Parliament of South Africa
- Long title Act to amend the Constitution of the Republic of South Africa, 1996, so as to correct invalid provisions inserted into the Constitution; and to provide for matters connected therewith. ;
- Enacted by: Parliament of South Africa
- Enacted: 22 November 2007
- Assented to: 13 December 2007
- Commenced: 14 December 2007

Legislative history
- Bill title: Constitution Thirteenth Amendment Bill
- Bill citation: B24—2007
- Introduced by: Brigitte Mabandla, Minister of Justice and Constitutional Development
- Introduced: 29 June 2007

Amends
- Constitution of the Republic of South Africa, 1996

Related legislation
- Twelfth Amendment

= Thirteenth Amendment of the Constitution of South Africa =

Amendment of the South African constitution regarding provincial boundaries

The Thirteenth Amendment of the Constitution of South Africa (formally the Constitution Thirteenth Amendment Act of 2007) re-enacted provisions of the Twelfth Amendment which the Constitutional Court ruled had not been validly enacted. These provisions transferred the Matatiele Local Municipality from KwaZulu-Natal province to the Eastern Cape province.

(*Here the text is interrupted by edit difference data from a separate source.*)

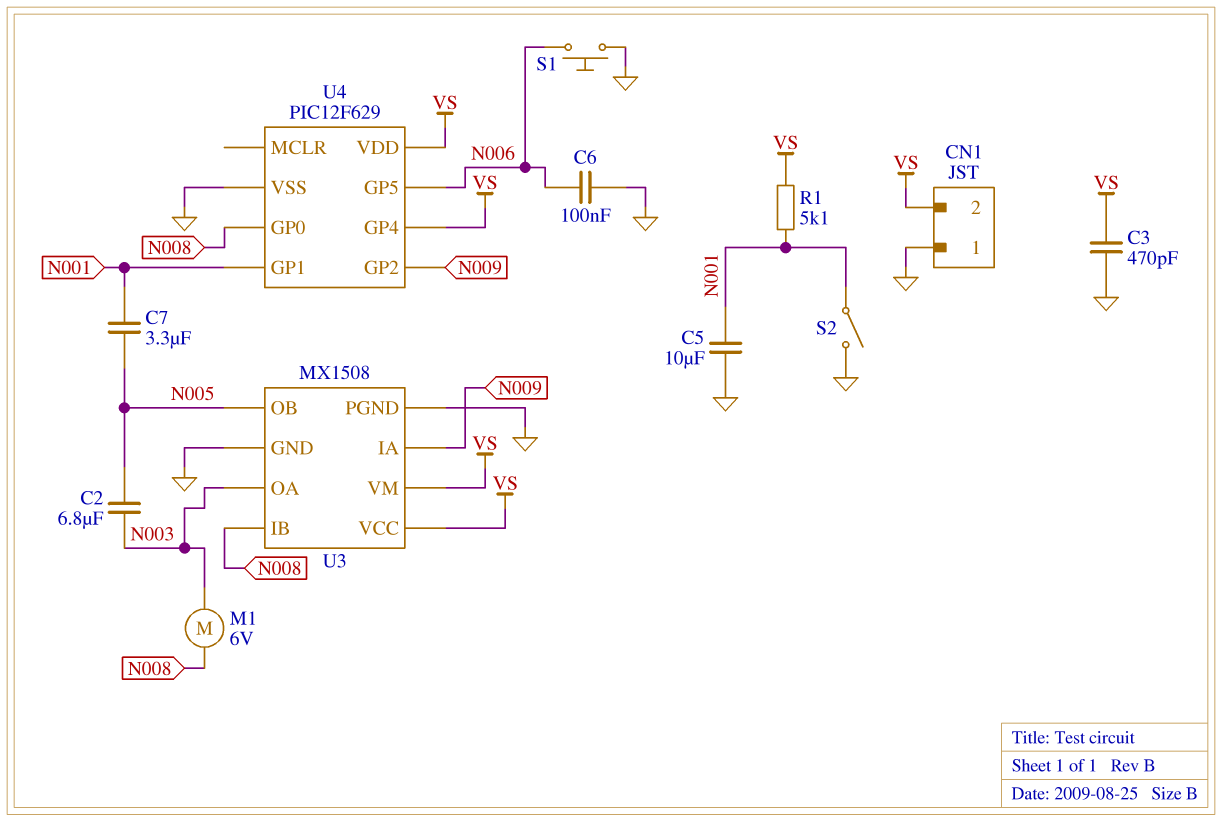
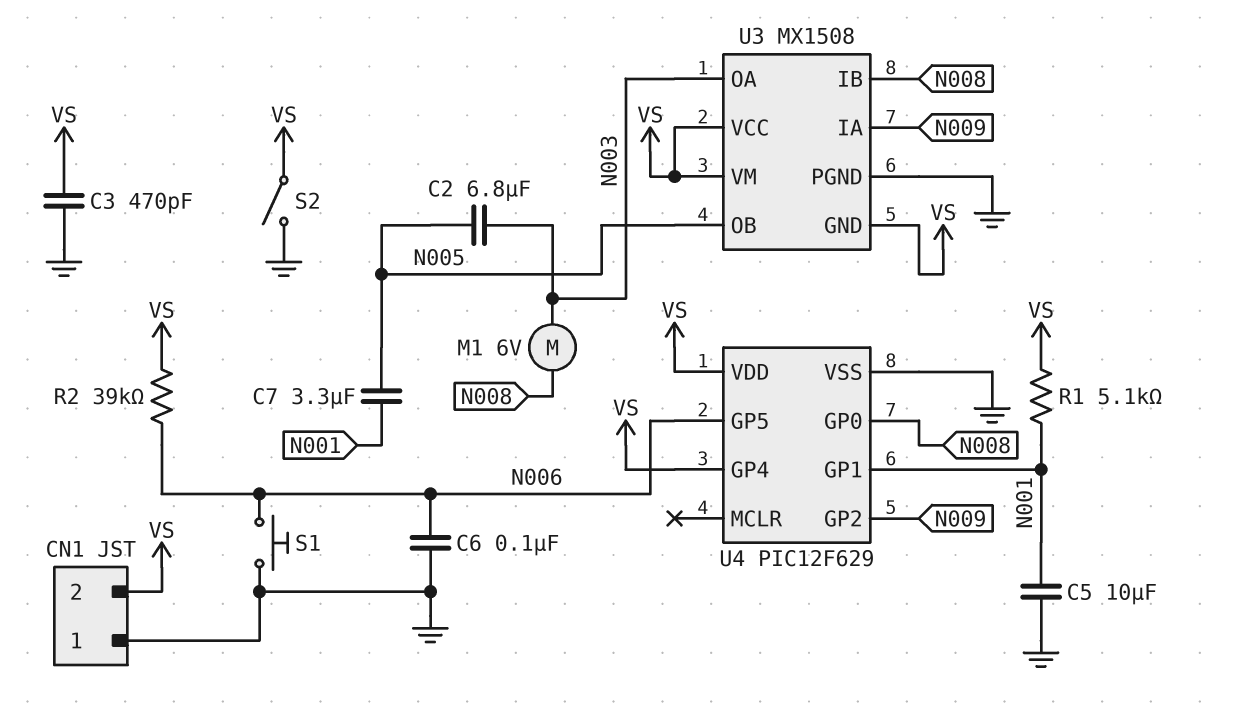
R2: none -> 39k (N006, VS)
S2: switch (GND, N001) -> switch (GND, VS)
U3 pin GND: GND -> VS

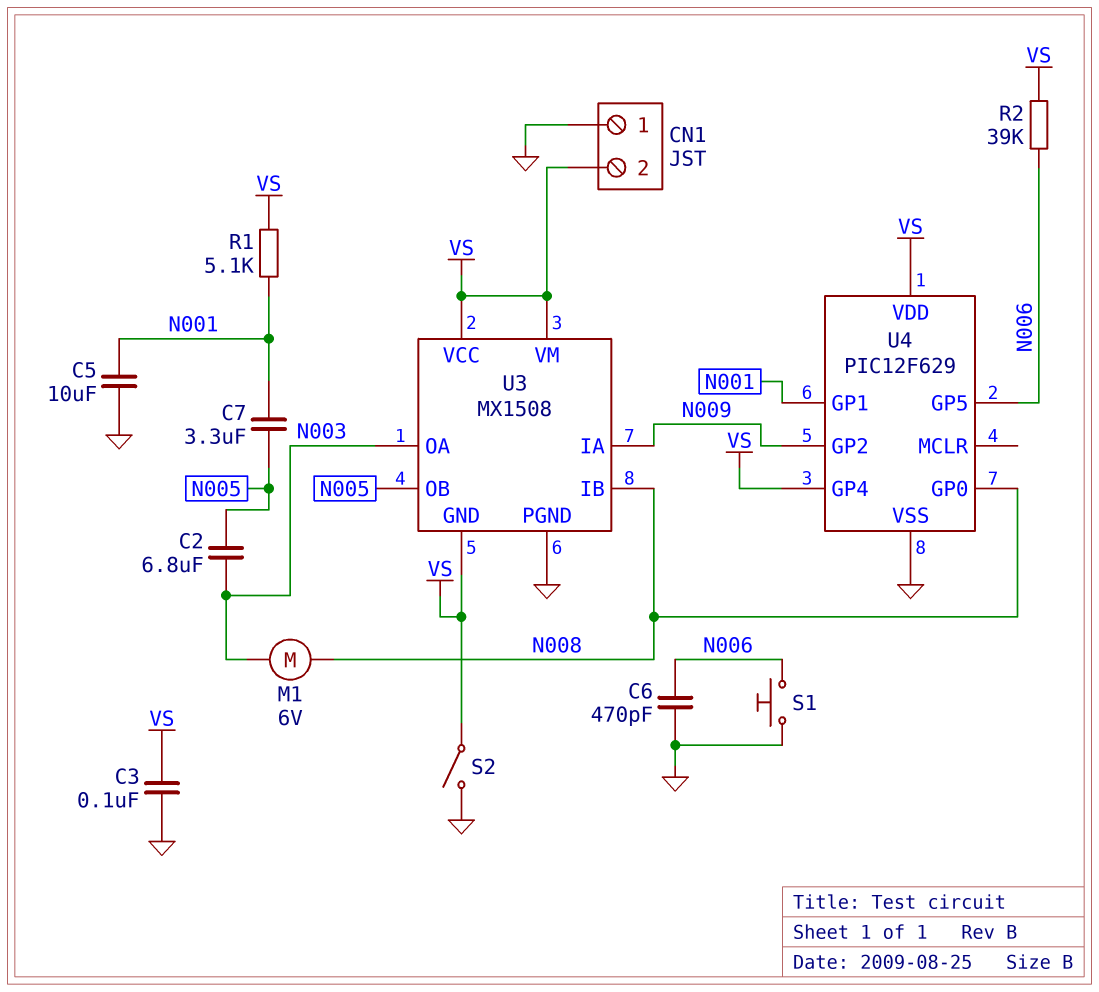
C3: 470pF (GND, VS) -> 100nF (GND, VS)
C6: 100nF (GND, N006) -> 470pF (GND, N006)

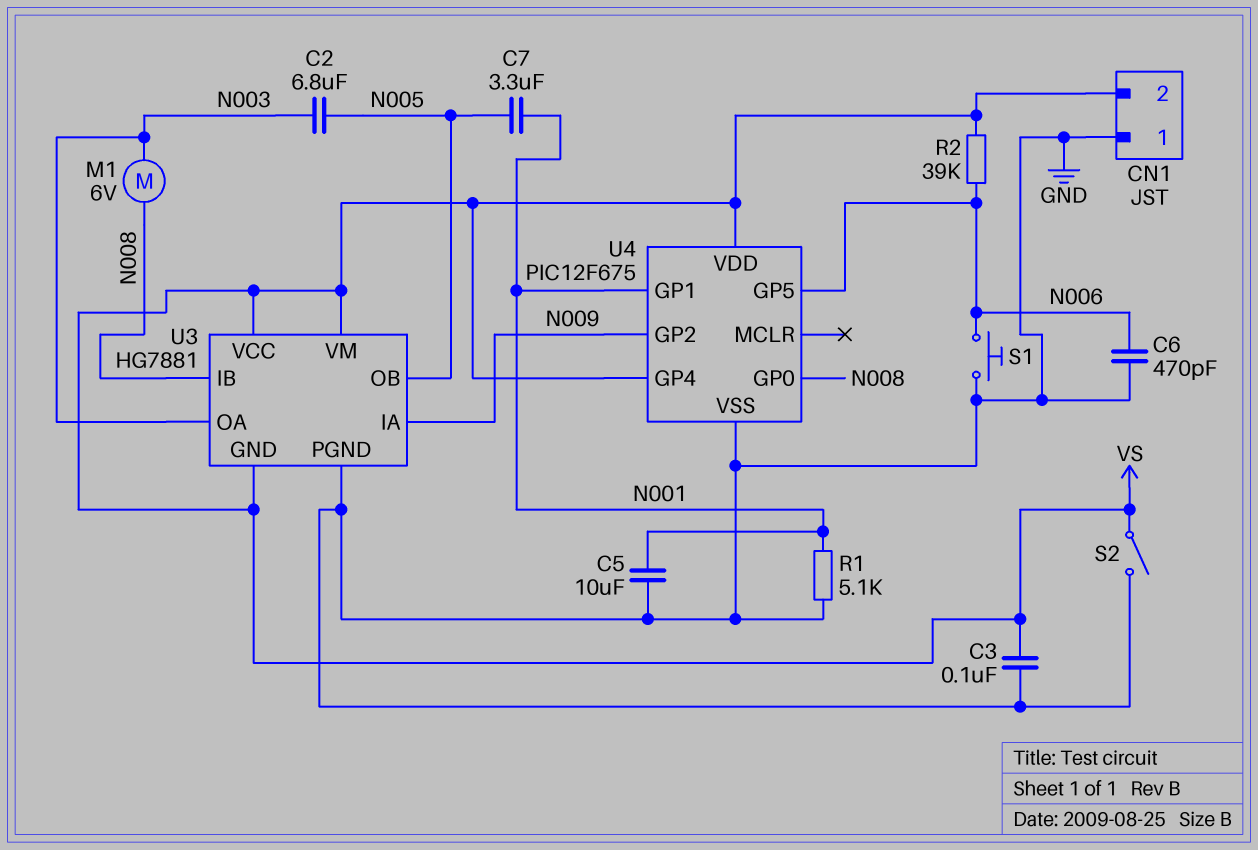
R1: 5.1k (N001, VS) -> 5.1k (GND, N001)
U3: MX1508 -> HG7881
U4: PIC12F629 -> PIC12F675

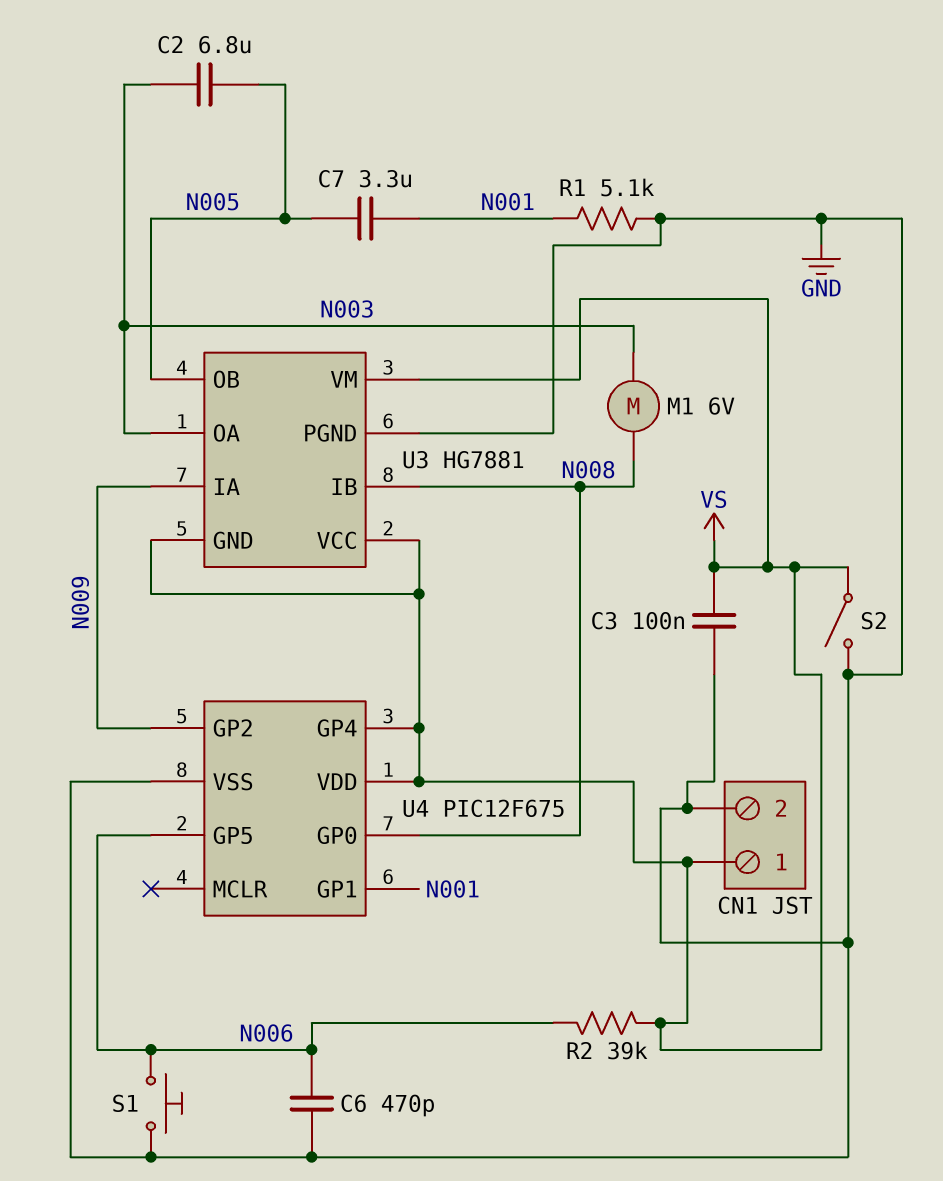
C5: 10uF (GND, N001) -> none
CN1 pin 1: GND -> VS
CN1 pin 2: VS -> GND

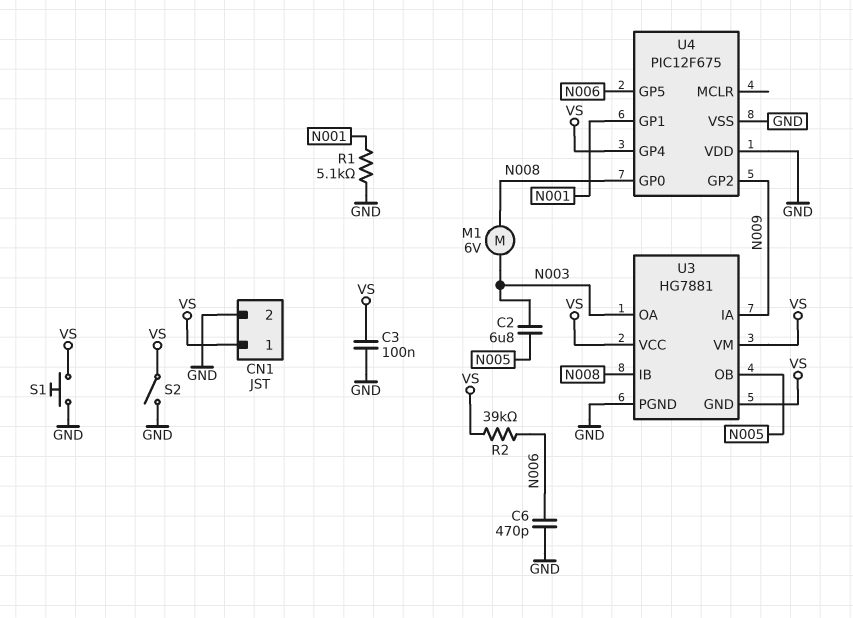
C7: 3.3uF (N001, N005) -> none
S1: button (GND, N006) -> button (GND, VS)
U4 pin VDD: VS -> GND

The Twelfth Amendment had redefined all provincial boundaries and consequently transferred many areas from one province to another. The community of Matatiele, who were strongly opposed to their inclusion in the Eastern Cape, challenged the validity of the amendment before the Constitutional Court. Some residents also founded the African Independent Congress as a political party. On 18 August 2006, the court handed down its decision in the case of Matatiele Municipality and Others v President of the Republic of South Africa and Others, ruling that the transfer of Matatiele had not been validly enacted because the KwaZulu-Natal Legislature had not allowed for public participation, as required by the constitution, before approving the amendment. The court, recognising that Parliament might well re-enact the transfer with the necessary public participation and wishing to avoid the disruption that would be caused if the municipal elections of 1 March 2006 were invalidated in the affected area, suspended its order for eighteen months.

Parliament did indeed re-enact the provisions transferring Matatiele to the Eastern Cape, as the Thirteenth Amendment. In form, the amendment substitutes the sections of Schedule 1A to the Constitution that define the areas of the Eastern Cape and KwaZulu-Natal. The National Assembly passed the bill for the amendment on 20 September 2007 with 269 votes in favour. After the provincial consultation process the National Council of Provinces passed it on 22 November with all nine provinces voting in favour. The act was signed by President Thabo Mbeki on 13 December, and was published and came into force on the following day.